This formula makes for easy reading, and again puts the emphasis on the act, allowing the reader to feel they are watching this event unfold in front of them and are able to create their own image instead of some made up, un realistic image that represents a false meaning. Sharon believes that Douglass strongest point throughout his entire work was the incident of the innocent slave being whipped by his slave master for no reason. Sympathy always helps the reader to feel more connected and emotionally involved with the piece. Douglass describes how an innocent slave is beaten for every action he made, no matter if it was right or wrong.
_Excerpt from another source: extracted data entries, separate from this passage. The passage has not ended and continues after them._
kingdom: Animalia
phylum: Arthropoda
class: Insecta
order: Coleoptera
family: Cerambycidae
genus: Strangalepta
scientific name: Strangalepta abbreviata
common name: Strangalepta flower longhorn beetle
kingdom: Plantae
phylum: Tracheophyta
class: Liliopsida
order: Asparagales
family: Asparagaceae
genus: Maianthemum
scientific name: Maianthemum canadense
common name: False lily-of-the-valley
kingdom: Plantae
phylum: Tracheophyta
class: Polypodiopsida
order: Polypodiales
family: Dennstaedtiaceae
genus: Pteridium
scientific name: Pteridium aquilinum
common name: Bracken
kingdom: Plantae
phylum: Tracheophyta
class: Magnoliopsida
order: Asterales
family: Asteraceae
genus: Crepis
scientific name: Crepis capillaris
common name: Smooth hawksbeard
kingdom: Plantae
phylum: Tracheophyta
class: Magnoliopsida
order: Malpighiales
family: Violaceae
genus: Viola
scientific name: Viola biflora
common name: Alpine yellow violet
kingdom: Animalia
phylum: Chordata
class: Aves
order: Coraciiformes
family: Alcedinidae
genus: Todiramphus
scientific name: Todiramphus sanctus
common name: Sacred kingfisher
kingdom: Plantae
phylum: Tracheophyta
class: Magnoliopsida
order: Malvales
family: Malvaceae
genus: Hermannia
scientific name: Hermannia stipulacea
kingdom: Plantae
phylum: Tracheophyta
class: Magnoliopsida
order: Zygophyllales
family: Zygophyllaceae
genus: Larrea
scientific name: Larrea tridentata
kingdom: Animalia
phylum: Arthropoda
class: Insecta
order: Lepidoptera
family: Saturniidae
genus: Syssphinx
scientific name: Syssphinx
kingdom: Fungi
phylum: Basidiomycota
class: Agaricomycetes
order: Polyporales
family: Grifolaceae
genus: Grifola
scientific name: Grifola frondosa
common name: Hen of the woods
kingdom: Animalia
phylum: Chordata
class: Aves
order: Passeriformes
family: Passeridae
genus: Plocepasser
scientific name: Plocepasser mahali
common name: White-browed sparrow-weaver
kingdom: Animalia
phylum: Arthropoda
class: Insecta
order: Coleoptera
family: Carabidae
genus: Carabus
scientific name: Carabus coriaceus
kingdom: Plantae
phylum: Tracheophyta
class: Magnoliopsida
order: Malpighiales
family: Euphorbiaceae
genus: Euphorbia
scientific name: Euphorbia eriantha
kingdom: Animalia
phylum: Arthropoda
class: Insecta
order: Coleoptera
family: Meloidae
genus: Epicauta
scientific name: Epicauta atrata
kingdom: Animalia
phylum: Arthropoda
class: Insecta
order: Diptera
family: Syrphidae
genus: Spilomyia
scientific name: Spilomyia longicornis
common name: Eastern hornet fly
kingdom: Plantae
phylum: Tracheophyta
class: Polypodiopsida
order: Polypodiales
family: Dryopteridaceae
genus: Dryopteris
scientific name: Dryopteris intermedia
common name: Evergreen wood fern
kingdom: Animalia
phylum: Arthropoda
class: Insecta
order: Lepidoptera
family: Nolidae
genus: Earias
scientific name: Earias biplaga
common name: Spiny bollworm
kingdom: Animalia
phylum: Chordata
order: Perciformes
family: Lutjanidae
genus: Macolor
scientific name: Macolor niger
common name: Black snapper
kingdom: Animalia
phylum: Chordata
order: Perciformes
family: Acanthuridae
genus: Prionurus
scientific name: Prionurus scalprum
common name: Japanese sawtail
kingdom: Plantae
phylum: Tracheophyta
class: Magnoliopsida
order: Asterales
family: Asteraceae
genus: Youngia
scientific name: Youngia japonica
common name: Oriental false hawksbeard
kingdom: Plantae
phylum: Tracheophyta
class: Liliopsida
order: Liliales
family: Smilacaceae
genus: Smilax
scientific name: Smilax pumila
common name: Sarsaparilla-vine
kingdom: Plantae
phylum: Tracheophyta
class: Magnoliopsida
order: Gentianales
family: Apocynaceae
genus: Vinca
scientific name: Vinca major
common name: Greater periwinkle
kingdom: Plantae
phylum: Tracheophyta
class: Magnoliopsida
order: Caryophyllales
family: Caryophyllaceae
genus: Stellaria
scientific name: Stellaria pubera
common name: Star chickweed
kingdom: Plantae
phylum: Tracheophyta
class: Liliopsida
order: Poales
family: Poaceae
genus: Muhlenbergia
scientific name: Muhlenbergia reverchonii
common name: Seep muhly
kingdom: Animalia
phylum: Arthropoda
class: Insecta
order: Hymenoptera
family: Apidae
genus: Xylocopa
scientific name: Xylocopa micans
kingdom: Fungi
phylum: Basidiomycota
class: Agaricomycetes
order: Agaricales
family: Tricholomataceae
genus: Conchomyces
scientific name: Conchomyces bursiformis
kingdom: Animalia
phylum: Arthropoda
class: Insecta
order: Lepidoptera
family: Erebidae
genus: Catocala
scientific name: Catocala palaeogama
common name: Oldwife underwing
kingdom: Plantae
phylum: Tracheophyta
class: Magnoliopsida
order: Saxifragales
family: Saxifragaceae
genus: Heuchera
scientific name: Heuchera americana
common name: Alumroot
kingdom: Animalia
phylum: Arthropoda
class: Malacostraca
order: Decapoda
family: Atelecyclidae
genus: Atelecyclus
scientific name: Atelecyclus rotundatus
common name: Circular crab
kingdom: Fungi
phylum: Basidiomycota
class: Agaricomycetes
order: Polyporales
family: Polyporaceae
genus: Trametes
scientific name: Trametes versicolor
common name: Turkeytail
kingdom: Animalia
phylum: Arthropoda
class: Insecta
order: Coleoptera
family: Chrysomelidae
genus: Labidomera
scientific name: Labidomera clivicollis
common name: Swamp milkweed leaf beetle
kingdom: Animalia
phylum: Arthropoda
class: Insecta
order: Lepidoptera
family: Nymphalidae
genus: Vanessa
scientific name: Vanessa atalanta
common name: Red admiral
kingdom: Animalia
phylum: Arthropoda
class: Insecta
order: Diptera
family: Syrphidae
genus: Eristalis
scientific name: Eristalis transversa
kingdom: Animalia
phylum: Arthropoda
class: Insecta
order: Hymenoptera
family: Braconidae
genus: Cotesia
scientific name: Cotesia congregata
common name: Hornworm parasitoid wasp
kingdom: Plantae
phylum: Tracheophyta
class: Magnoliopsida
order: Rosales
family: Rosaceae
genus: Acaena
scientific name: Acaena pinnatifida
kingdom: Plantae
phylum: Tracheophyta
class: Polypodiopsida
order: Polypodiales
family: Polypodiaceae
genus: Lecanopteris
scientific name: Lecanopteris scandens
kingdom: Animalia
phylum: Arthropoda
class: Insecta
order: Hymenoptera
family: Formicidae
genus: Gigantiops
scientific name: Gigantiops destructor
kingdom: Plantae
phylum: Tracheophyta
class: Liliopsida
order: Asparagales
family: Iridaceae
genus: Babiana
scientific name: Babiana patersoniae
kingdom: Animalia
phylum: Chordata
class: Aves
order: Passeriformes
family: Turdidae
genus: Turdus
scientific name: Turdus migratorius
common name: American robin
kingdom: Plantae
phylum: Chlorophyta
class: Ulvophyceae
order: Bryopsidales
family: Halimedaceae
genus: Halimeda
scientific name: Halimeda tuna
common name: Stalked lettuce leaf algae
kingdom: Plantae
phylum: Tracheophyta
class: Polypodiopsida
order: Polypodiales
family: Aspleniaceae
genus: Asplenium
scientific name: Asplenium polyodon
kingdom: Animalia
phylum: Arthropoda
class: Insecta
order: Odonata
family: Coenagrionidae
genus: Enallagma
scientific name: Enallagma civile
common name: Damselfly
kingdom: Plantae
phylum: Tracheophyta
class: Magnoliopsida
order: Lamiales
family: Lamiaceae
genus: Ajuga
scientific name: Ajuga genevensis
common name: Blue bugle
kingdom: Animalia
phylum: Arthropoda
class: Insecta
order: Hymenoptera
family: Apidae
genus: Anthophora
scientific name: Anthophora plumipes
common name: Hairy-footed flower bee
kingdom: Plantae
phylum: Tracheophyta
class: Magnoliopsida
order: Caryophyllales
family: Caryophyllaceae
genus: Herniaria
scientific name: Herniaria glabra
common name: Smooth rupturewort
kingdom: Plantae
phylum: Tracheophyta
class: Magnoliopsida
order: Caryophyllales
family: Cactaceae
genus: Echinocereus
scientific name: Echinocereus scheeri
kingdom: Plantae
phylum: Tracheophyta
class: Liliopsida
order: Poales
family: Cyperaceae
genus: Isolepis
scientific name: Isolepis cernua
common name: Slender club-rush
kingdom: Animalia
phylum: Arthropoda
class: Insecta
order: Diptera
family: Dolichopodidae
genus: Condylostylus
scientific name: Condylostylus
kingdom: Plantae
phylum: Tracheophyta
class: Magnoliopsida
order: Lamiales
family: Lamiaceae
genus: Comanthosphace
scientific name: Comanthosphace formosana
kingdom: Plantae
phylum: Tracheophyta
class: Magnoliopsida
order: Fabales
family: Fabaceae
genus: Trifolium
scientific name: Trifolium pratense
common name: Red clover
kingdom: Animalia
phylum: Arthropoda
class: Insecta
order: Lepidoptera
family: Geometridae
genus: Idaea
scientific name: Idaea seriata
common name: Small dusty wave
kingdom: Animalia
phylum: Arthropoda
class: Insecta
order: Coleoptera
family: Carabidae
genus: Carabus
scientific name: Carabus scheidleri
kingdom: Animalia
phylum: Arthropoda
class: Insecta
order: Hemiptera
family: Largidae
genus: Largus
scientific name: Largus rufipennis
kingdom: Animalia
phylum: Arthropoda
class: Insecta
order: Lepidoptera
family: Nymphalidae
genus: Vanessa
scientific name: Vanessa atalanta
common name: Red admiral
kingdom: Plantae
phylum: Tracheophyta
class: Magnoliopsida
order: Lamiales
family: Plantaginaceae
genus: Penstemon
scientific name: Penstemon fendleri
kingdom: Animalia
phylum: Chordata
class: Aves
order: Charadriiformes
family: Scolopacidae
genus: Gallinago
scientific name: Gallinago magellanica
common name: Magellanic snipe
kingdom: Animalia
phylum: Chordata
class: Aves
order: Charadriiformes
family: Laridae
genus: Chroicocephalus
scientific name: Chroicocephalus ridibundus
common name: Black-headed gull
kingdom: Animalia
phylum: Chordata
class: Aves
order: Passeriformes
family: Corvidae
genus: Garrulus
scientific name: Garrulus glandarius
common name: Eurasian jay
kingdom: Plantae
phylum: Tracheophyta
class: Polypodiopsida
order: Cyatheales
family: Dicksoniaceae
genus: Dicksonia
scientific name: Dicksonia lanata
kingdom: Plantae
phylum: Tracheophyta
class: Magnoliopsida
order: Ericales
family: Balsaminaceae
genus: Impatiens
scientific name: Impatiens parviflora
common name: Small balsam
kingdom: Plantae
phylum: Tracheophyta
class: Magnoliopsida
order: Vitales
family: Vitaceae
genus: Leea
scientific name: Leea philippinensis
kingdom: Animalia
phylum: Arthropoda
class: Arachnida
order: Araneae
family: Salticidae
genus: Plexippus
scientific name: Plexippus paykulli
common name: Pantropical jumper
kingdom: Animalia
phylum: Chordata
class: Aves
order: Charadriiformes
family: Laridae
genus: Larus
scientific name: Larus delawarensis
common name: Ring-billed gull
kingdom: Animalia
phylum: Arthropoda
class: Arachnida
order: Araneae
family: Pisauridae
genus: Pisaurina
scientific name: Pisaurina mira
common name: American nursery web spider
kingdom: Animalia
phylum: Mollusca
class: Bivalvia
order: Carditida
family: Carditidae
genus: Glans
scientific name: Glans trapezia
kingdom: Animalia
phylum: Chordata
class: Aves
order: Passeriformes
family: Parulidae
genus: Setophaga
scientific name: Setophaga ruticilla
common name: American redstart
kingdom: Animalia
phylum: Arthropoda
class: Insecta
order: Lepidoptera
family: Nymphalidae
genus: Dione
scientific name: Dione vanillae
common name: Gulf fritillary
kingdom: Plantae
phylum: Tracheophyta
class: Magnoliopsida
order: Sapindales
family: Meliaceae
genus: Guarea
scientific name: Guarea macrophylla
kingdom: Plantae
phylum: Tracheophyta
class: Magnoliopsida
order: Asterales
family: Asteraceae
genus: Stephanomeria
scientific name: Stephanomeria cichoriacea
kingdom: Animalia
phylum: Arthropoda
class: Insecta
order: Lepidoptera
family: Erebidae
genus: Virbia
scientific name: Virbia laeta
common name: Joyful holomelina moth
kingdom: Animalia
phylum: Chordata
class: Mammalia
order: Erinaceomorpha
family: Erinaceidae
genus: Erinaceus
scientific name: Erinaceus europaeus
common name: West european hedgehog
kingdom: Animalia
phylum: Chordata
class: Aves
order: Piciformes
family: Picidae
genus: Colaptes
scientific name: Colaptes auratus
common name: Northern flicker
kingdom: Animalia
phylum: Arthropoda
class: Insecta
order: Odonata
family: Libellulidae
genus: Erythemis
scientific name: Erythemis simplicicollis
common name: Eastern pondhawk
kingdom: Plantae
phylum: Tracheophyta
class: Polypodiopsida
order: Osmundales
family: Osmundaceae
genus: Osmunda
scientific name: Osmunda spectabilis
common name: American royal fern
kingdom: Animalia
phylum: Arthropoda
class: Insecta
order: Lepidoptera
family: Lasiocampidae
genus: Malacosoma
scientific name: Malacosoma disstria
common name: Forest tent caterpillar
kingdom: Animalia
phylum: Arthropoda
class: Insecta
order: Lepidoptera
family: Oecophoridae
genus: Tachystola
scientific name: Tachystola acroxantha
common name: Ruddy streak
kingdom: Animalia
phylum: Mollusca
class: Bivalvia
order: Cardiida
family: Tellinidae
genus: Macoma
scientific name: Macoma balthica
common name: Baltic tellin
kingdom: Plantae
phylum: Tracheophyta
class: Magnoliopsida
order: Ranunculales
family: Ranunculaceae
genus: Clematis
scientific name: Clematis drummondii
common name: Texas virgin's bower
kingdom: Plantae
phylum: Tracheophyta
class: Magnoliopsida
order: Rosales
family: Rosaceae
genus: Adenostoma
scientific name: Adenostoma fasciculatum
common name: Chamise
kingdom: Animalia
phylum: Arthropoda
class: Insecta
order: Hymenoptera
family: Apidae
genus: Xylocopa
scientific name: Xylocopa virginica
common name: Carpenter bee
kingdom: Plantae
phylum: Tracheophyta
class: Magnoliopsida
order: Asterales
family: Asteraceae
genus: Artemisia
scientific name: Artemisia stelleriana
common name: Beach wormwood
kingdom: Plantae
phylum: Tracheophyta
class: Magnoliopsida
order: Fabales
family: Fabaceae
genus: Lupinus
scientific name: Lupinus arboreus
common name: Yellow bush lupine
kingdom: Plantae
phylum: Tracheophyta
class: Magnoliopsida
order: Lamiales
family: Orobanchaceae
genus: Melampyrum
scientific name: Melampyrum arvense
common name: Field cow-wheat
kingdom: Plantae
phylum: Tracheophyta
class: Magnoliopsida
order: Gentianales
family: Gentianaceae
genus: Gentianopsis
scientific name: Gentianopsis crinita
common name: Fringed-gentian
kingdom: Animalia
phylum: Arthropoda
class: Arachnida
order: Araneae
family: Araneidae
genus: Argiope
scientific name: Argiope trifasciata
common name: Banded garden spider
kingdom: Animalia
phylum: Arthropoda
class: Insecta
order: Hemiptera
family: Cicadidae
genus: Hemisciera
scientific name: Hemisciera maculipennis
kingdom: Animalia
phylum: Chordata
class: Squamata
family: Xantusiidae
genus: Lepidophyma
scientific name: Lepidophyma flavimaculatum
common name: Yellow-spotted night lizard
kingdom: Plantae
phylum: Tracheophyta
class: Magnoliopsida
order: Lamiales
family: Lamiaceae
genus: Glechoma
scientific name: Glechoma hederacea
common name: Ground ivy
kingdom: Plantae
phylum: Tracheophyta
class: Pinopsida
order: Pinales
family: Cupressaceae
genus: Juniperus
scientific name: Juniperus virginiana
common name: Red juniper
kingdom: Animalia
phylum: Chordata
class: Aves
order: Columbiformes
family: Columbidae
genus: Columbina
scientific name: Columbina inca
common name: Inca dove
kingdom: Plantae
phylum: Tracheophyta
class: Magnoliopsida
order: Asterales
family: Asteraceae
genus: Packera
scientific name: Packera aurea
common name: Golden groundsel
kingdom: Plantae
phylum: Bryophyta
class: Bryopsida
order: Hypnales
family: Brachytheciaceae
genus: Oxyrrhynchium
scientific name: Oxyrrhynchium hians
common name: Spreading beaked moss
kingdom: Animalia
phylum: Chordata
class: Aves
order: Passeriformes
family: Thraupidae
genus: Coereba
This also is made even more powerful by a continuation of repetition throughout his description. Sharon see’s strength in Douglass writing when he describes the beauty of freedom as a ‘glorious resurrection from the tomb of slavery to the heaven of freedom. ‘ During this time, the dominant religion was Christianity, therefore Douglass made a spiritual connection with the majority of his readers by making biblical references to the joy of being a free man. Although Sharon sees that Douglass, who is a Christian himself, hates any Christian who owns slaves.
Douglass does a good job of hiding this fact from his readers due to his knowledge that a vast majority of his audience would indeed be slave owning Christians. Sharon agrees that Douglass is regarded as one of the greatest anti-slavery works ever written in American history. Through his use of repetition, his emotional and spiritual connection, and his confidence, Douglass was able to get people thinking about right and wrong. His clever writing made it clear and easy for the reader to fully understand his message, leaving no room for doubt about the way Douglass feels about what is going on around him.
No fancy tricks, no crazy words, just quick and to the point. The reader gets a up-close and personal look at the unfair treatment of slaves and is allowed to fully understand why slavery should be abolished. I agree with everything that Sharon mentioned in her critique. I would have liked for her to focus more on Frederic Douglass himself and really dig deep into the kind of person he was. I believe, as a reader, that if I felt more acquainted with Frederic I would have connected with her analysis even more. But, Sharon stuck to her job and did a critique on the literary piece and not the author!